The Grand Ol Snouter: First Edition
A monthly circulation
A Message from The Artist: Ivan Clarke
Hi all, Meet the Whale-milkers! Big business in port ALVERIDGE – Hounds milking Whales, they have a knack, they’ve been exporting the stuff North to the Feline colonies for centuries, it’s sustainable too 🙂
Hope the pictures help explain a little more.
Suppliers rally in milking protest
Protestors jammed the entrance to Alveridge Docks today as the biggest lobby group in history made its point. Alleged over-milking by the Ports of Alveridge whale fleet has become a hot potato in the media, but today’s action took everybody by surprise.
While concerned teen-hounds waved placards at whale milkers arriving for work at the gates, the seaward entrance to the port was effectively closed by a large pod of curd whales. “I’ve never seen anything like this before. It’s as if some strange mystical force has made them try to beach themselves on the sand, and missed,” said Port manager Salty McBillious.
Official observers counted some 40 whales rafted up between the piers of the port entrance, delivering a protest message in their own way. “If you stuck your head underwater you could hear a high-pitched rhythmic moaning sound,” said Whale Milk Marketing Board press officer Yapper Green.
“It sounded like they were chanting ‘Get your rudders away from our udders,’ but I may be mistaken,” he added.
The protest was wasted on a small team of self-styled environmental guerrillas who were convinced they were witnessing a self-destructive mass beaching.
The group tried lassoing the whales from small boats, to tow them back out to sea.

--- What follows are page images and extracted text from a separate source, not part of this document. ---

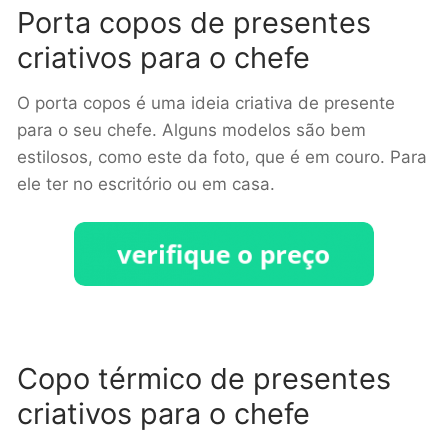
Porta copos de presentes
criativos para o chefe
O porta copos é uma ideia criativa de presente
para o seu chefe. Alguns modelos são bem
estilosos, como este da foto, que é em couro. Para
ele ter no escritório ou em casa.
Copo térmico de presentes
criativos para o chefe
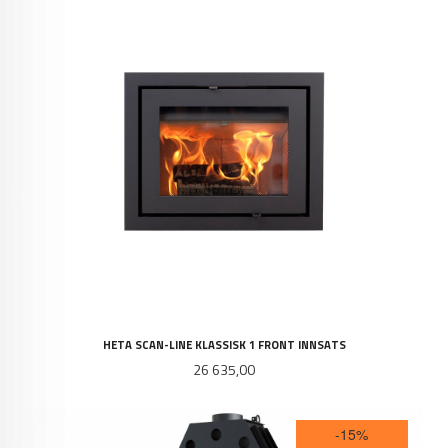
HETA SCAN-LINE KLASSISK 1 FRONT INNSATS
Pris
26 635,00
-15%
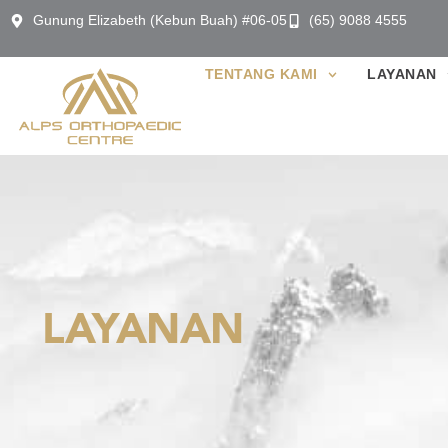
Gunung Elizabeth (Kebun Buah) #06-05
(65) 9088 4555
TENTANG KAMI
LAYANAN
LAYANAN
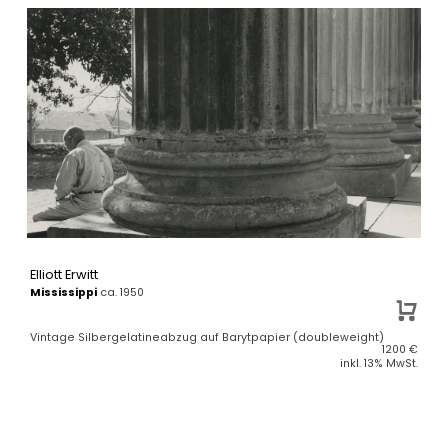
Elliott Erwitt
Mississippi
ca. 1950
Vintage Silbergelatineabzug auf Barytpapier (doubleweight)
1200
€
inkl. 13% MwSt.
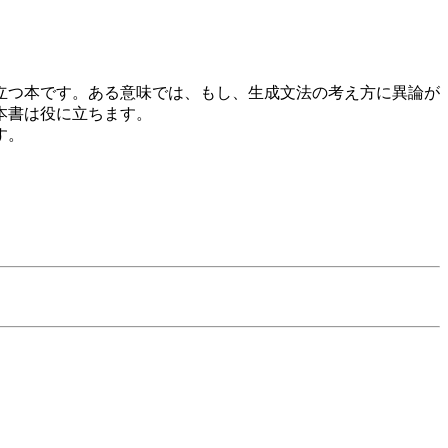
立つ本です。ある意味では、もし、生成文法の考え方に異論が
本書は役に立ちます。
す。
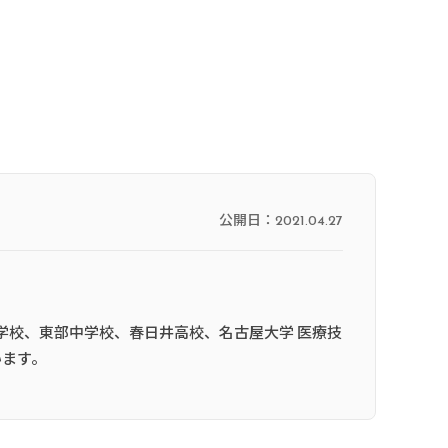
公開日：
2021.04.27
学校、東部中学校、春日井高校、名古屋大学 医療技
います。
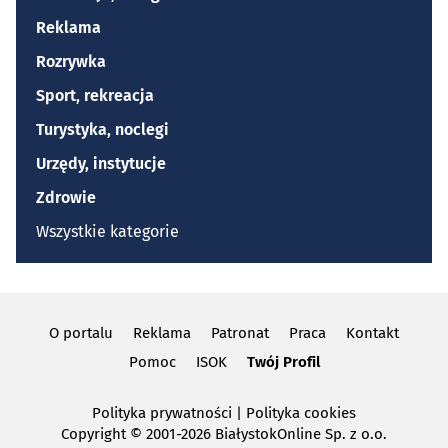
Reklama
Rozrywka
Sport, rekreacja
Turystyka, noclegi
Urzędy, instytucje
Zdrowie
Wszystkie kategorie
O portalu
Reklama
Patronat
Praca
Kontakt
Pomoc
ISOK
Twój Profil
Polityka prywatności
|
Polityka cookies
Copyright
© 2001-2026 BiałystokOnline Sp. z o.o.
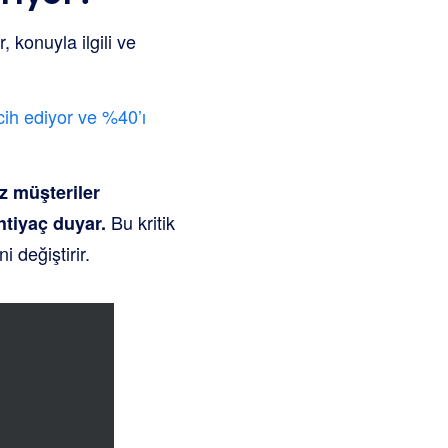
 konuyla ilgili ve
rcih ediyor ve %40’ı
ız müşteriler
Bu kritik
htiyaç duyar.
i değiştirir.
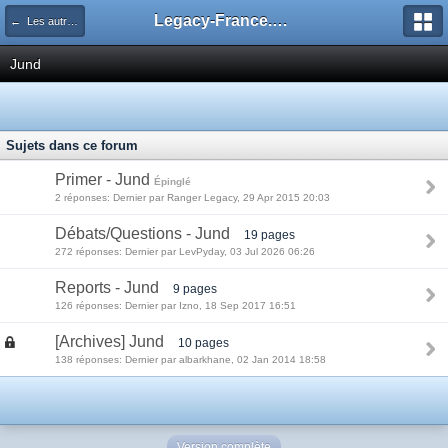
Legacy-France.org - Forum
← Les autres decks du Legacy
Jund
Sujets dans ce forum
Primer - Jund
Épinglé
2 réponses: Dernier par Ranger Legacy, 29 Apr 2015 20:03
Débats/Questions - Jund
19 pages
272 réponses: Dernier par LevPyday, 03 Jul 2026 06:26
Reports - Jund
9 pages
126 réponses: Dernier par Izno, 18 Sep 2017 16:51
[Archives] Jund
10 pages
138 réponses: Dernier par albarkhane, 02 Jan 2014 18:58
Version complète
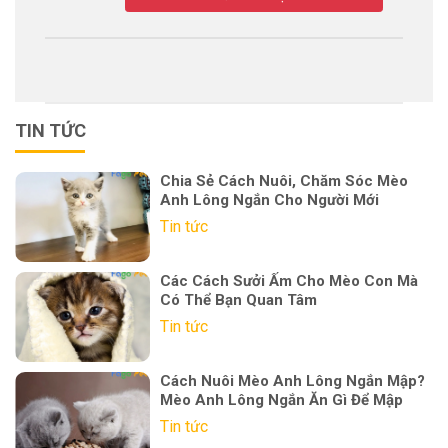
TIN TỨC
Chia Sẻ Cách Nuôi, Chăm Sóc Mèo
Anh Lông Ngắn Cho Người Mới
Tin tức
Các Cách Sưởi Ấm Cho Mèo Con Mà
Có Thể Bạn Quan Tâm
Tin tức
Cách Nuôi Mèo Anh Lông Ngắn Mập?
Mèo Anh Lông Ngắn Ăn Gì Để Mập
Tin tức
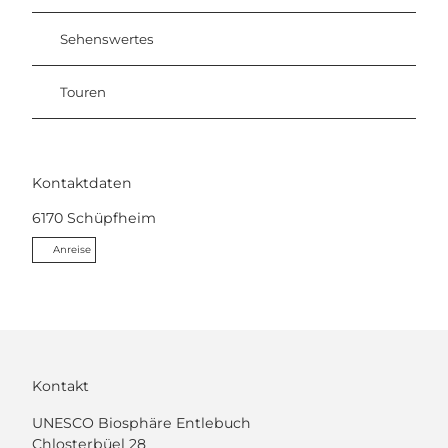
Sehenswertes
Touren
Kontaktdaten
6170
Schüpfheim
Anreise
Kontakt
UNESCO Biosphäre Entlebuch
Chlosterbüel 28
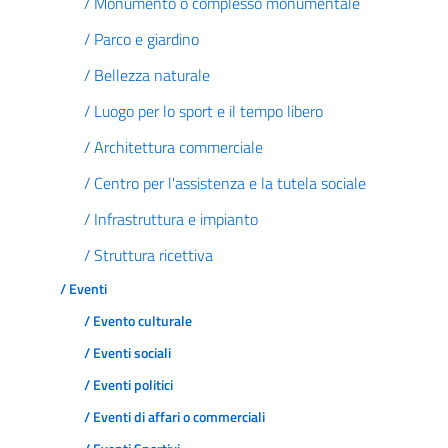
/ Monumento o complesso monumentale
/ Parco e giardino
/ Bellezza naturale
/ Luogo per lo sport e il tempo libero
/ Architettura commerciale
/ Centro per l'assistenza e la tutela sociale
/ Infrastruttura e impianto
/ Struttura ricettiva
/ Eventi
/ Evento culturale
/ Eventi sociali
/ Eventi politici
/ Eventi di affari o commerciali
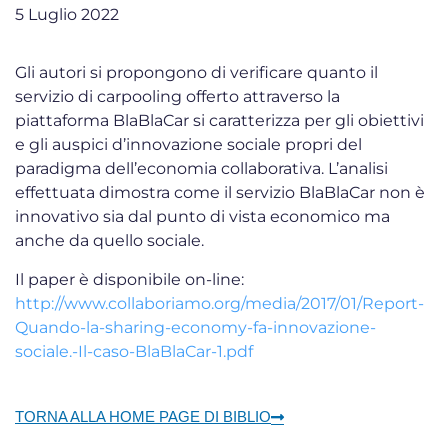
5 Luglio 2022
Gli autori si propongono di verificare quanto il
servizio di carpooling offerto attraverso la
piattaforma BlaBlaCar si caratterizza per gli obiettivi
e gli auspici d’innovazione sociale propri del
paradigma dell’economia collaborativa. L’analisi
effettuata dimostra come il servizio BlaBlaCar non è
innovativo sia dal punto di vista economico ma
anche da quello sociale.
Il paper è disponibile on-line:
http://www.collaboriamo.org/media/2017/01/Report-
Quando-la-sharing-economy-fa-innovazione-
sociale.-Il-caso-BlaBlaCar-1.pdf
TORNA ALLA HOME PAGE DI BIBLIO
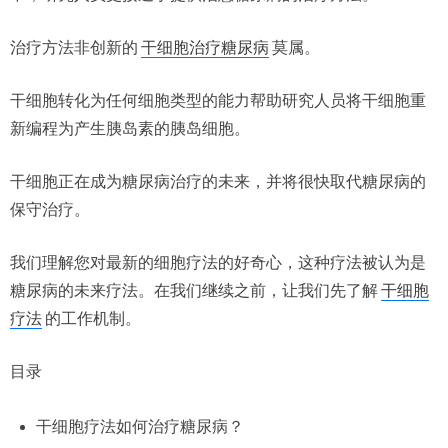
治疗方法非创新的
干细胞治疗糖尿病
莫属。
干细胞转化为任何细胞类型的能力帮助研究人员将干细胞重
新编程为产生胰岛素的胰岛细胞。
干细胞正在成为糖尿病治疗的未来，并将很快取代糖尿病的
保守治疗。
我们理解您对最新的细胞疗法的好奇心，这种疗法被认为是
糖尿病的未来疗法。在我们继续之前，让我们先了解
干细胞
疗法
的工作机制。
目录
干细胞疗法如何治疗糖尿病？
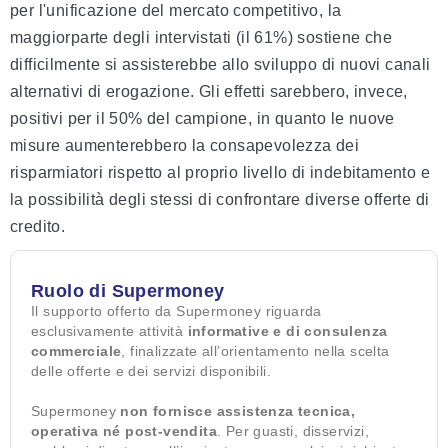
per l'unificazione del mercato competitivo, la
maggiorparte degli intervistati (il 61%) sostiene che
difficilmente si assisterebbe allo sviluppo di nuovi canali
alternativi di erogazione. Gli effetti sarebbero, invece,
positivi per il 50% del campione, in quanto le nuove
misure aumenterebbero la consapevolezza dei
risparmiatori rispetto al proprio livello di indebitamento e
la possibilità degli stessi di confrontare diverse offerte di
credito.
Ruolo di Supermoney
Il supporto offerto da Supermoney riguarda
esclusivamente attività
informative e di consulenza
commerciale
, finalizzate all’orientamento nella scelta
delle offerte e dei servizi disponibili.
Supermoney
non fornisce assistenza tecnica,
operativa né post-vendita
. Per guasti, disservizi,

Five eco-warriors were treated for back strain after the short-lived and unsuccessful operation. The milking fleet was unperturbed by the industrial action, managing to fill their tanks with milk without even putting out to sea, but the point was well made, according to one crewhound who would not be named. He would neither confirm or deny the long-held belief that whale milkers can converse with the leviathans of the deep, but he had an idea what was going on.
“It’s a different world under the surface. We got the impression they want some sort of overtime recognition, extra plankton on public holidays, that sort of thing. I suppose they get a bit sore after milking, especially in the salt water and all,” he said.
The whales eventually headed back out to sea when they realised Port Alveridge Docks is a krill-free zone.